[Collected data]
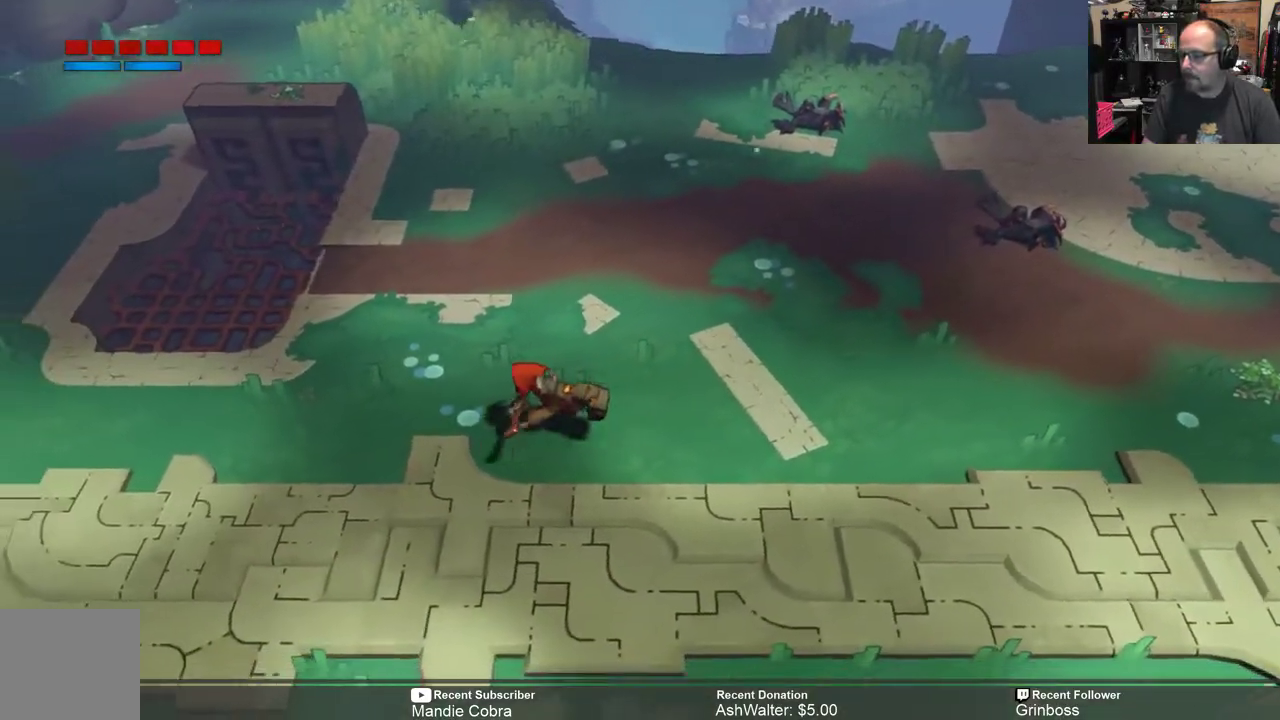
{"buttons": ["R2"], "left_stick": "left", "right_stick": "center", "events": []}
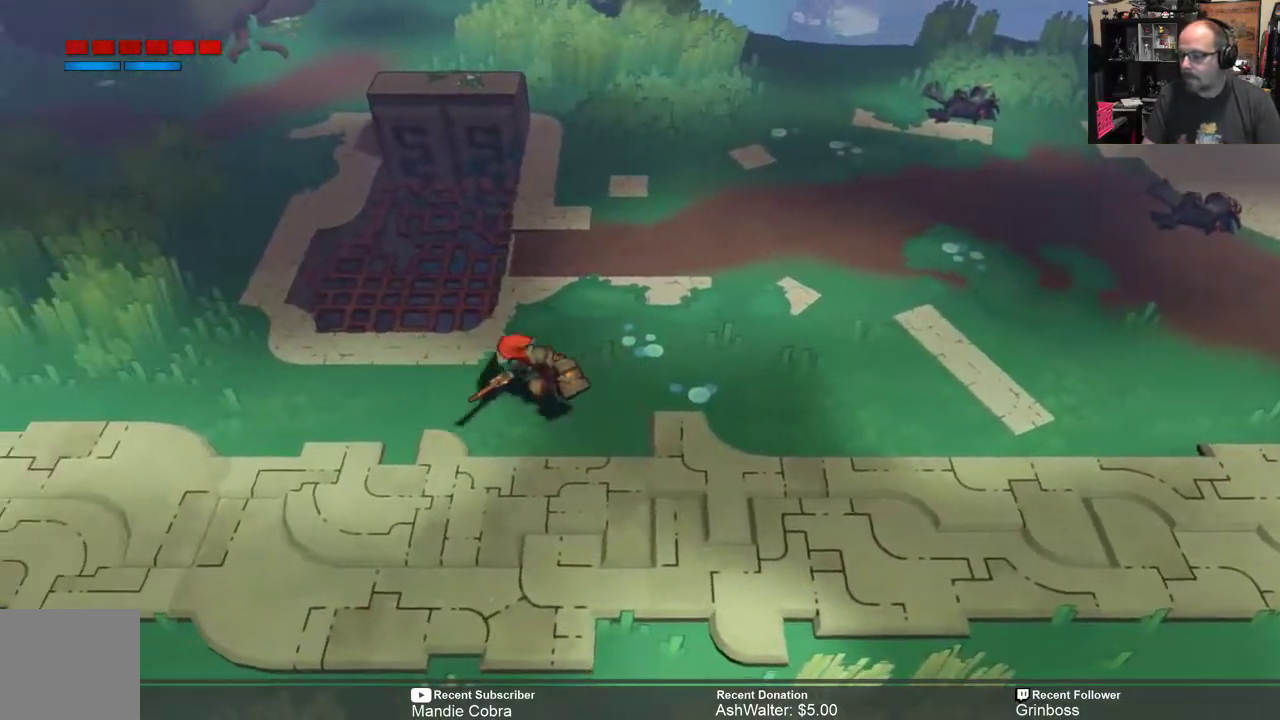
{"buttons": ["R2"], "left_stick": "left", "right_stick": "center", "events": []}
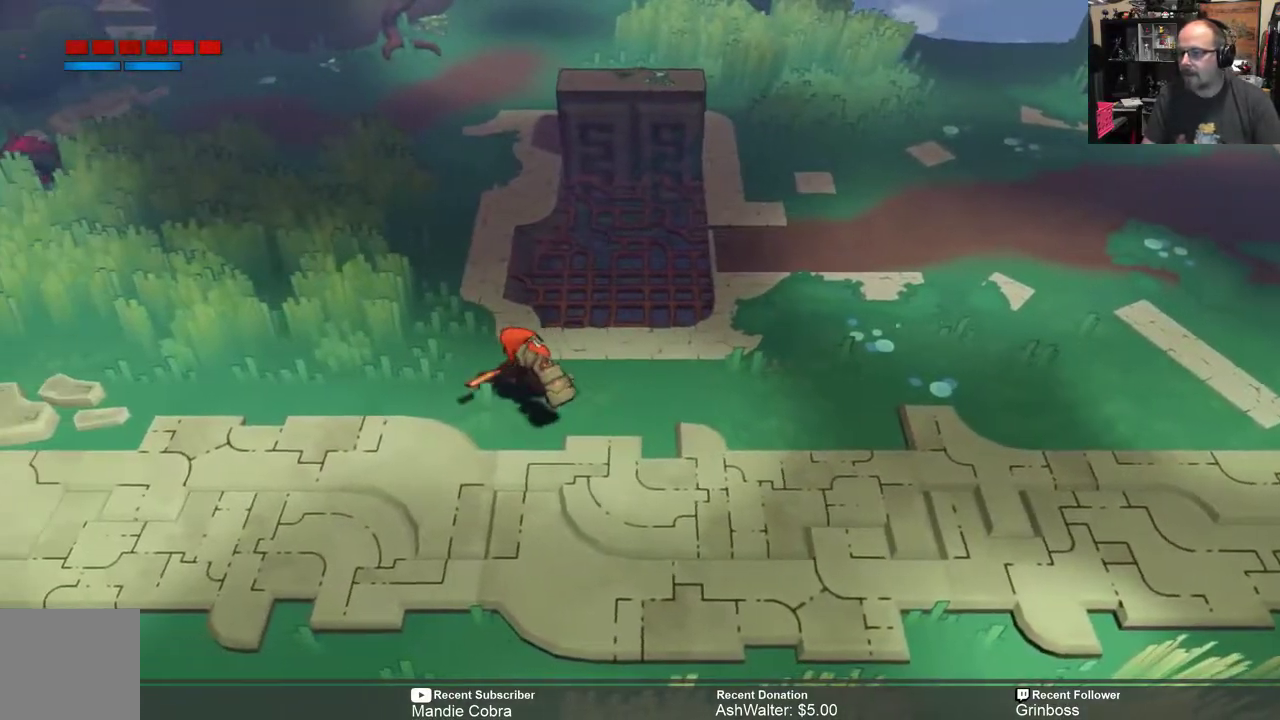
{"buttons": ["R2"], "left_stick": "left", "right_stick": "center", "events": []}
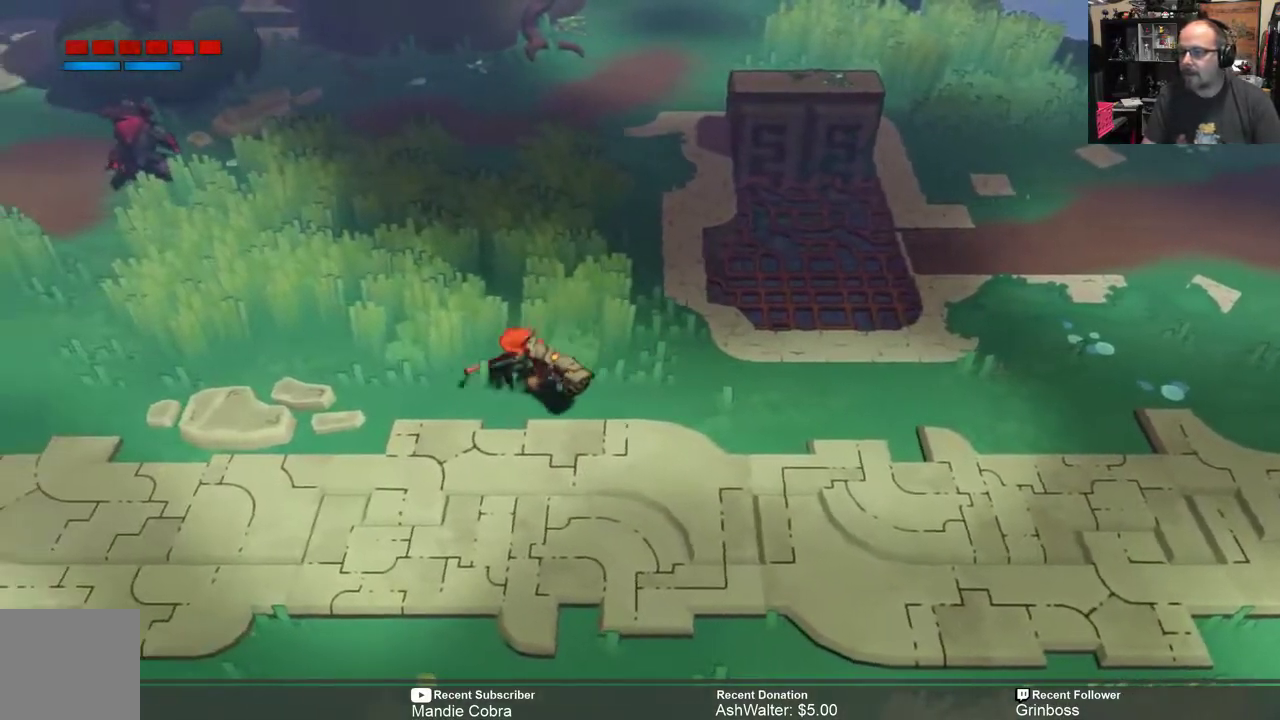
{"buttons": ["R2"], "left_stick": "right", "right_stick": "center", "events": [[200, "left_stick", "right"]]}
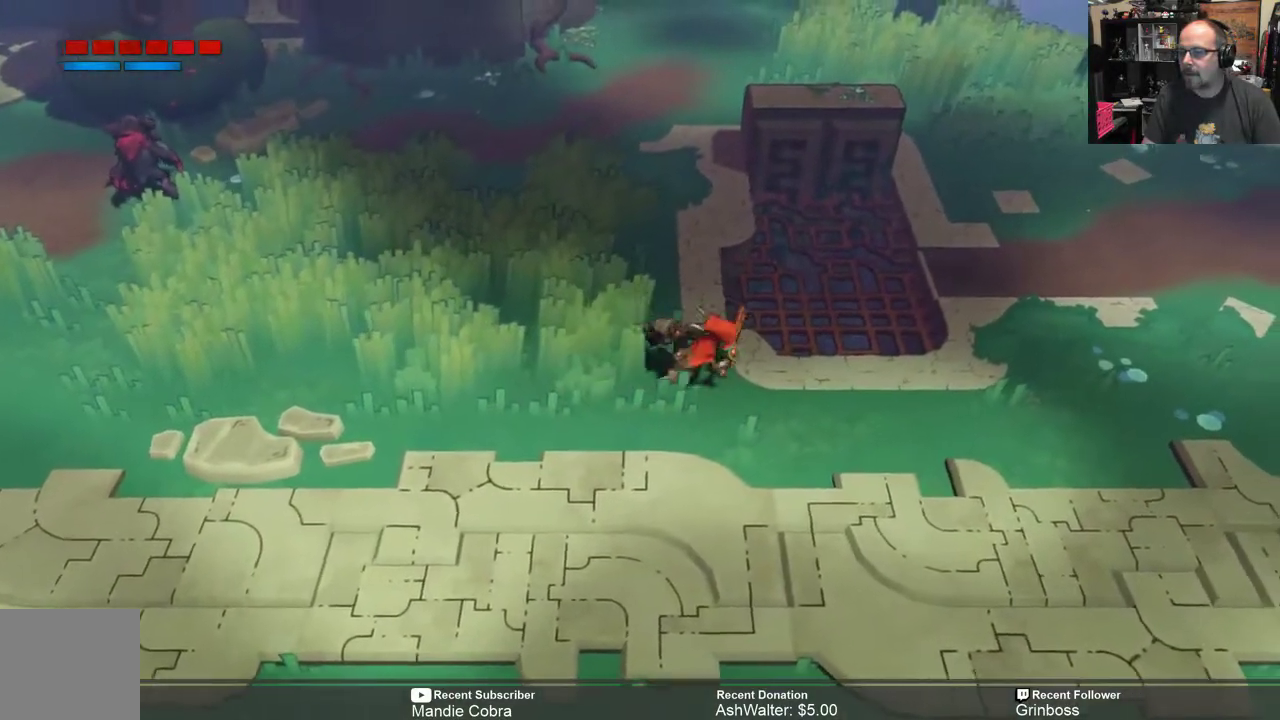
{"buttons": ["R2"], "left_stick": "left", "right_stick": "center", "events": [[283, "left_stick", "down-left"], [350, "left_stick", "left"]]}
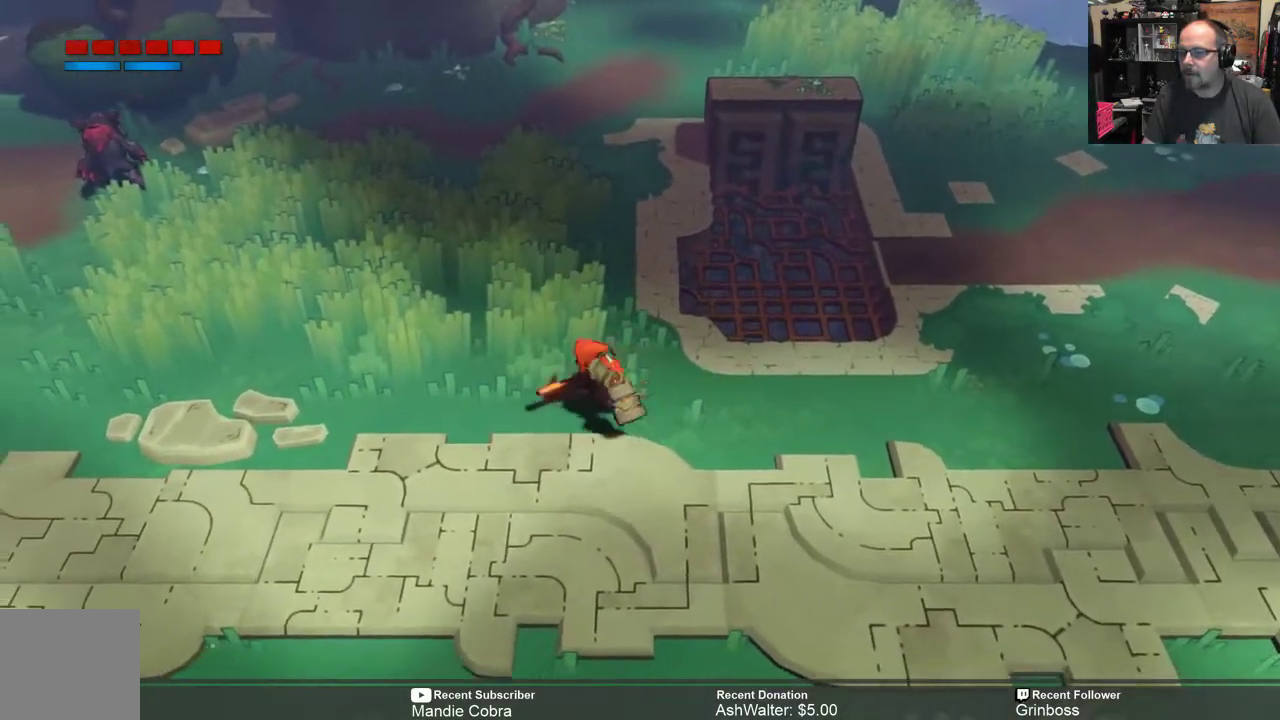
{"buttons": ["R2"], "left_stick": "center", "right_stick": "center", "events": [[17, "left_stick", "center"], [217, "B", "down"], [417, "B", "up"]]}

Work order:
Give back every record exactly, dropping its pictures.

Result of the exercise:
{"buttons": ["R2"], "left_stick": "left", "right_stick": "center", "events": []}
{"buttons": ["R2"], "left_stick": "left", "right_stick": "center", "events": []}
{"buttons": ["R2"], "left_stick": "left", "right_stick": "center", "events": []}
{"buttons": ["R2"], "left_stick": "right", "right_stick": "center", "events": [[200, "left_stick", "right"]]}
{"buttons": ["R2"], "left_stick": "left", "right_stick": "center", "events": [[283, "left_stick", "down-left"], [350, "left_stick", "left"]]}
{"buttons": ["R2"], "left_stick": "center", "right_stick": "center", "events": [[17, "left_stick", "center"], [217, "B", "down"], [417, "B", "up"]]}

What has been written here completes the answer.